II.4.3. Genre des sujets testés

Plusieurs études tendent à montrer quelques différences d’organisation des connaissances en mémoire dans certaines catégories sémantiques selon le genre des sujets testés.

Dans des tâches de fluence verbale menées auprès d’une population de sujets ne présentant pas de pathologie particulière, les hommes produisent de meilleures performances pour la catégorie des outils, alors que la production verbale des femmes est meilleure pour la catégorie des fruits (Capitani, Laiacona et Barbarotto, 1999). Ceci est confirmé par Laws (1999) à travers l’étude des latences dans une épreuve de dénomination d’images dont la familiarité avait été controlée : les hommes sont plus rapides pour énoncer des noms appartenant à la catégorie des artefacts alors que les femmes sont plus rapides pour la catégorie des objets naturels. Mais cette spécificité catégorielle liée au genre des sujets ne s’exprime pas toujours dans cette opposition logique entre vivants et non vivants. Les travaux de McKenna et Parry (1994), basés sur une épreuve de dénomination d’images, montrent par exemple des distinctions selon le genre au sein du domaine du vivant : les femmes étant meilleures pour les fruits et les végétaux alors que les hommes présentent de meilleures performances pour les animaux. De même, pour le domaine du non vivant, les femmes produisent de meilleures performances pour les objets non manipulables alors que les hommes sont plus performants pour les objets manipulables.

Les observations neuropsychologiques réalisées par Laiacona, Luzatti, Zonca, Guarnaschelli et Capitani (2001) sur une population de 49 patients souffrant d’aphasie vont également dans le sens d’une influence du genre sur le traitement catégoriel. Dans cette population de patients, 6 cas ont été rapportés comme présentant des troubles particuliers à propos d’objets du monde vivant et 4 pour des objets non vivants. Parmi les 6 patients déficients pour les vivants, 5 étaient masculins alors que tous les déficits spécifiques pour les objets inanimés étaient exclusivement présentés par des femmes. Ces préférences catégorielles liées au genre des individus ont également été observées chez des patients atteints de DTA (Laiacona, Barbarotto et Capitani, 1998). Mais tous les travaux ne vont pas dans le même sens : ce sont parfois des hommes qui présentent des déficits pour les artefacts (Cappa, Frugoni, Pasquali, Perani & Zorat, 1998) et les femmes qui souffrent de difficultés particulières pour le traitement des objets du monde vivant (Sartori, Miozzo & Job, 1993 ; De Renzi & Lucchelli, 1994).

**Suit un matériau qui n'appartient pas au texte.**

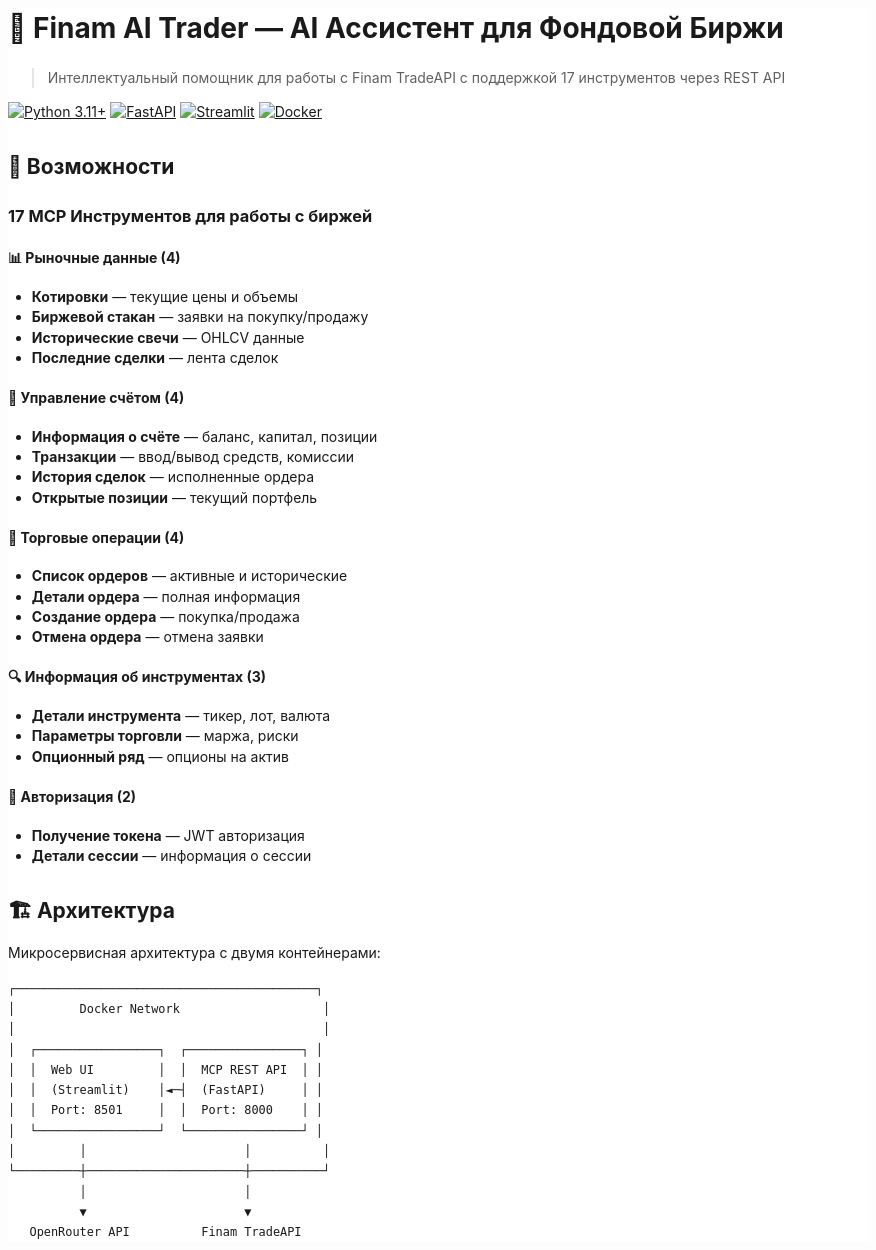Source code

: # 🤖 Finam AI Trader — AI Ассистент для Фондовой Биржи

> Интеллектуальный помощник для работы с Finam TradeAPI с поддержкой 17 инструментов через REST API

[![Python 3.11+](https://img.shields.io/badge/python-3.11+-blue.svg)](https://www.python.org/downloads/)
[![FastAPI](https://img.shields.io/badge/FastAPI-0.118+-green.svg)](https://fastapi.tiangolo.com/)
[![Streamlit](https://img.shields.io/badge/Streamlit-1.40+-red.svg)](https://streamlit.io/)
[![Docker](https://img.shields.io/badge/docker-ready-blue.svg)](https://www.docker.com/)

## 🌟 Возможности

### 17 MCP Инструментов для работы с биржей

#### 📊 Рыночные данные (4)
- **Котировки** — текущие цены и объемы
- **Биржевой стакан** — заявки на покупку/продажу
- **Исторические свечи** — OHLCV данные
- **Последние сделки** — лента сделок

#### 💼 Управление счётом (4)
- **Информация о счёте** — баланс, капитал, позиции
- **Транзакции** — ввод/вывод средств, комиссии
- **История сделок** — исполненные ордера
- **Открытые позиции** — текущий портфель

#### 📝 Торговые операции (4)
- **Список ордеров** — активные и исторические
- **Детали ордера** — полная информация
- **Создание ордера** — покупка/продажа
- **Отмена ордера** — отмена заявки

#### 🔍 Информация об инструментах (3)
- **Детали инструмента** — тикер, лот, валюта
- **Параметры торговли** — маржа, риски
- **Опционный ряд** — опционы на актив

#### 🔐 Авторизация (2)
- **Получение токена** — JWT авторизация
- **Детали сессии** — информация о сессии

## 🏗️ Архитектура

Микросервисная архитектура с двумя контейнерами:

```
┌──────────────────────────────────────────┐
│         Docker Network                    │
│                                           │
│  ┌─────────────────┐  ┌────────────────┐ │
│  │  Web UI         │  │  MCP REST API  │ │
│  │  (Streamlit)    │◄─┤  (FastAPI)     │ │
│  │  Port: 8501     │  │  Port: 8000    │ │
│  └─────────────────┘  └────────────────┘ │
│         │                      │          │
└─────────┼──────────────────────┼──────────┘
          │                      │
          ▼                      ▼
   OpenRouter API          Finam TradeAPI
```

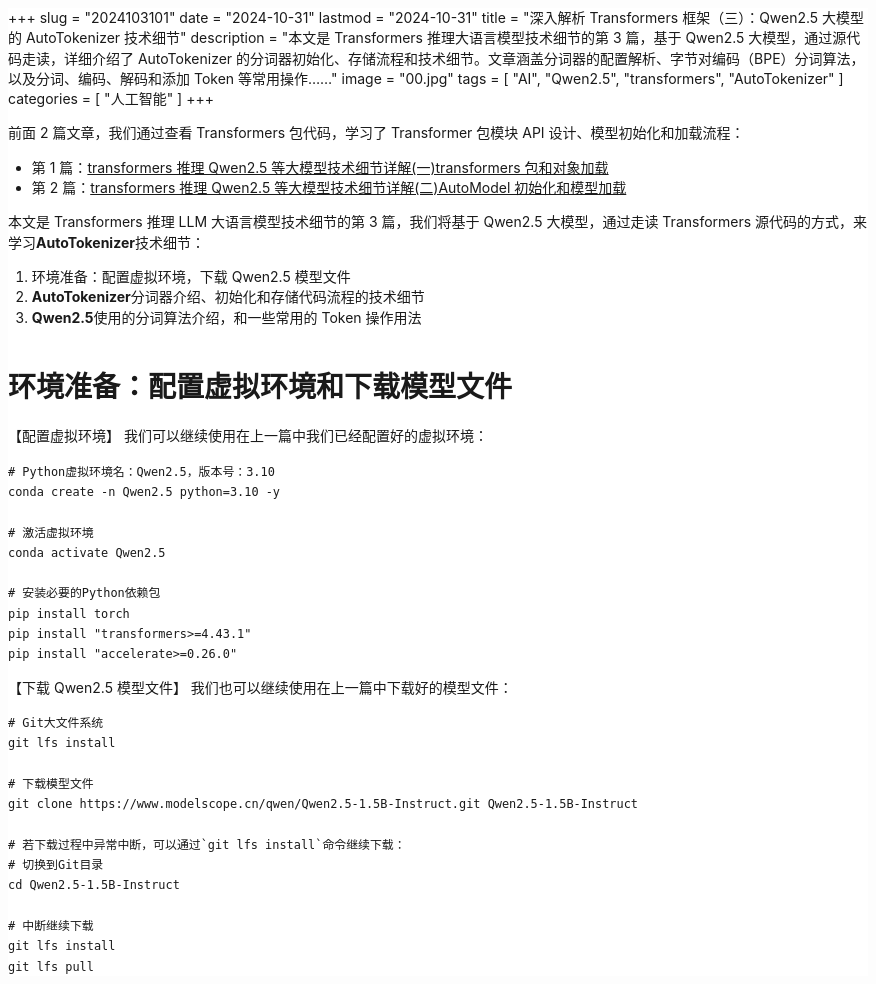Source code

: +++
slug = "2024103101"
date = "2024-10-31"
lastmod = "2024-10-31"
title = "深入解析 Transformers 框架（三）：Qwen2.5 大模型的 AutoTokenizer 技术细节"
description = "本文是 Transformers 推理大语言模型技术细节的第 3 篇，基于 Qwen2.5 大模型，通过源代码走读，详细介绍了 AutoTokenizer 的分词器初始化、存储流程和技术细节。文章涵盖分词器的配置解析、字节对编码（BPE）分词算法，以及分词、编码、解码和添加 Token 等常用操作……"
image = "00.jpg"
tags = [ "AI", "Qwen2.5", "transformers", "AutoTokenizer" ]
categories = [ "人工智能" ]
+++

前面 2 篇文章，我们通过查看 Transformers 包代码，学习了 Transformer 包模块 API 设计、模型初始化和加载流程：

- 第 1 篇：[transformers 推理 Qwen2.5 等大模型技术细节详解(一)transformers 包和对象加载](https://mp.weixin.qq.com/s/lAAIfl0YJRNrppp5-Vuusw)
- 第 2 篇：[transformers 推理 Qwen2.5 等大模型技术细节详解(二)AutoModel 初始化和模型加载](https://mp.weixin.qq.com/s/WIbbrkf1HjVC1CtBNcU8Ow)

本文是 Transformers 推理 LLM 大语言模型技术细节的第 3 篇，我们将基于 Qwen2.5 大模型，通过走读 Transformers 源代码的方式，来学习**AutoTokenizer**技术细节：

1. 环境准备：配置虚拟环境，下载 Qwen2.5 模型文件
2. **AutoTokenizer**分词器介绍、初始化和存储代码流程的技术细节
3. **Qwen2.5**使用的分词算法介绍，和一些常用的 Token 操作用法

# 环境准备：配置虚拟环境和下载模型文件

【配置虚拟环境】 我们可以继续使用在上一篇中我们已经配置好的虚拟环境：

```shell
# Python虚拟环境名：Qwen2.5，版本号：3.10
conda create -n Qwen2.5 python=3.10 -y

# 激活虚拟环境
conda activate Qwen2.5

# 安装必要的Python依赖包
pip install torch
pip install "transformers>=4.43.1"
pip install "accelerate>=0.26.0"
```

【下载 Qwen2.5 模型文件】 我们也可以继续使用在上一篇中下载好的模型文件：

```shell
# Git大文件系统
git lfs install

# 下载模型文件
git clone https://www.modelscope.cn/qwen/Qwen2.5-1.5B-Instruct.git Qwen2.5-1.5B-Instruct

# 若下载过程中异常中断，可以通过`git lfs install`命令继续下载：
# 切换到Git目录
cd Qwen2.5-1.5B-Instruct

# 中断继续下载
git lfs install
git lfs pull
```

Il est difficile d’expliquer cet effet du genre seulement par la familiarité ou la fréquence : lorsque ces dimensions sont contrôlées, des différences entre les hommes et les femmes sont encore observables (Funnel & DeMornay Davies, 1996 ; Albanese, Capitani, Barbarotto & Laiacona, 2000). Mais, malgré le fait que cet effet du genre des sujets reste difficile à expliquer et qu’il se manifeste parfois différemment suivant les études, ce facteur doit être pris en compte dans les recherches portant sur les connaissances sémantiques en mémoire. Ainsi, dans nos expériences, nous nous attacherons à contrôler cet effet du genre en équilibrant le nombre d’hommes et de femmes. De même, nous nous attacherons à contrôler le niveau culturel ainsi que l’âge des sujets testés, car les différences entre les performances des sujets peuvent également être liées à ces facteurs (Kay & Hanley, 1999 ; Efklides, Yiultsi, Kangellidou, Kounti, Dina & Tsolaki, 2002).